==== PASSAGE TO READ ====
CRON JOBS AND HOW THEY ARE RUN IN KUBERNETES

CRON JOBS AND HOW THEY ARE RUN IN KUBERNETES

So what are Cron Jobs?

Before Crons, it was hard running repetitive tasks. System administrators had to manually rerun commands based on time and date. Phew? I am sure that was somewhat hard. But shortly after, the concept of Crons came, a cron is a long-running process that executes commands at specific dates and times, it majorly started with Unix based operating systems. However, a cron job is a task that we scheduled by this process(:saving grace)

The Kubernetes cron job came at a time where Kubernetes lovers wanted to run cron jobs for tasks and applications within Kubernetes

Elements of every Cron Job

  • The script to be executed
  • Command that executes the script
  • Action/Output of the script

Prerequisites

  • A Kubernetes Cluster( Minikube preferred)
  • Knowledge of Kubernetes is recommended but not mandatory
  • Kubectl CLI

There are Kubernetes Jobs and Kubernetes Cron Jobs, let's compare!

Kubernetes is generally known to be an all in one solution for automating deployments, scaling and managing containerized (oops, learn about containers here ) applications. If you’re anything like me, you’ll be wondering what the difference between these two are, let’s see...
====
REQUIREMENT A ▸ Print a span of the cron jobs article above word for word. Begin at the words "The Kubernetes cron" and stop after "Cluster( Minikube preferred)".
REQUIREMENT B ▸ According to the cron jobs article above, which kind of operating systems did crons mainly start with?
REQUIREMENT C ▸
For each statement, say whether it agrees with the cron jobs article above. Answer yes or no and quote the deciding words.
(i) Knowledge of Kubernetes is required before following along.
(ii) A cron is a long-running process that executes commands at specific dates and times.
(iii) Before crons, system administrators had to rerun commands by hand based on time and date.
==== PROVIDED DATA ====
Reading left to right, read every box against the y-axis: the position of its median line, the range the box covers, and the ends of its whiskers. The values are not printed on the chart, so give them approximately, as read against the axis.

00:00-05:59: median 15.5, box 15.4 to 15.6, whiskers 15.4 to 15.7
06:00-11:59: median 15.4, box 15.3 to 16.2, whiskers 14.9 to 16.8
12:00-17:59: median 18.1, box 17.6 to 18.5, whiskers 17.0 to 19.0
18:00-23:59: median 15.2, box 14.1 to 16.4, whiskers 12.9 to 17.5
====
==== PROVIDED DATA ====
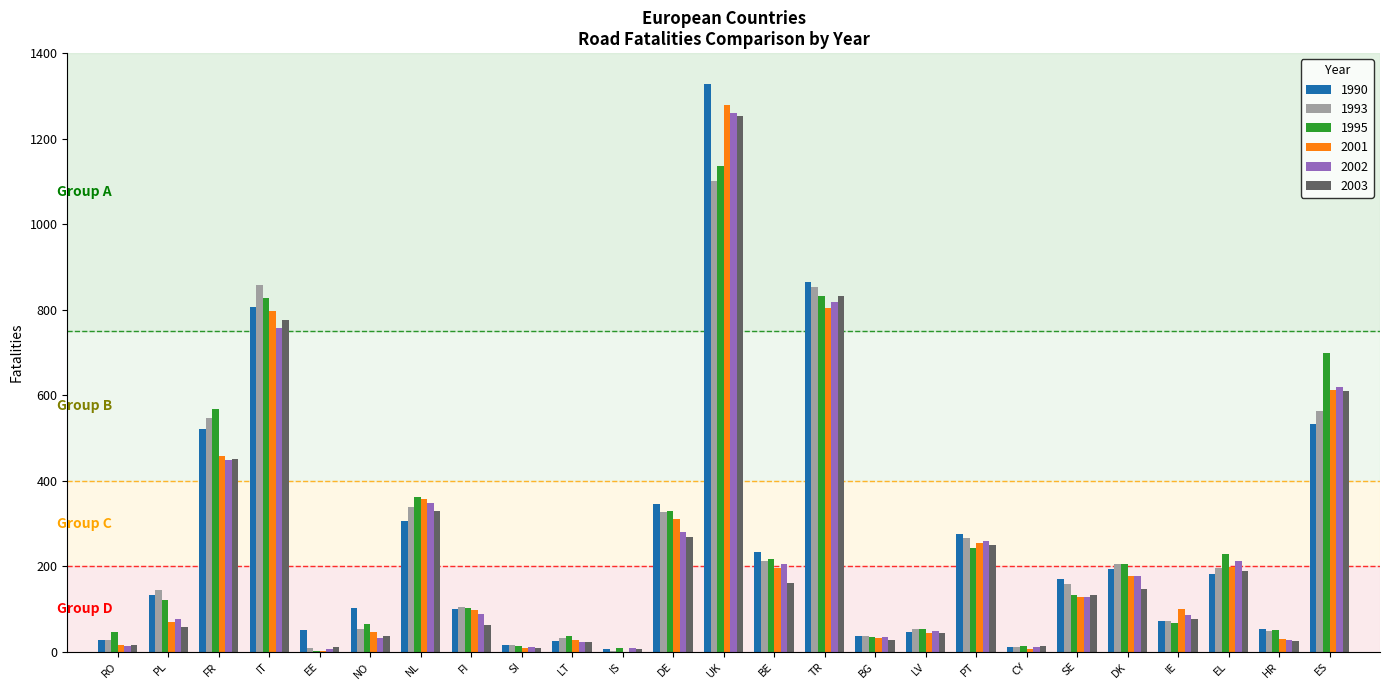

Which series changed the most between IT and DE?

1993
====
PROBLEM SOLUTION A ▸
The Kubernetes cron job came at a time where Kubernetes lovers wanted to run cron jobs for tasks and applications within Kubernetes

Elements of every Cron Job

  • The script to be executed
  • Command that executes the script
  • Action/Output of the script

Prerequisites

  • A Kubernetes Cluster( Minikube preferred)

PROBLEM SOLUTION B ▸ Unix based operating systems.

PROBLEM SOLUTION C ▸
(i) No: "Knowledge of Kubernetes is recommended but not mandatory"
(ii) Yes: "a cron is a long-running process that executes commands at specific dates and times"
(iii) Yes: "System administrators had to manually rerun commands based on time and date"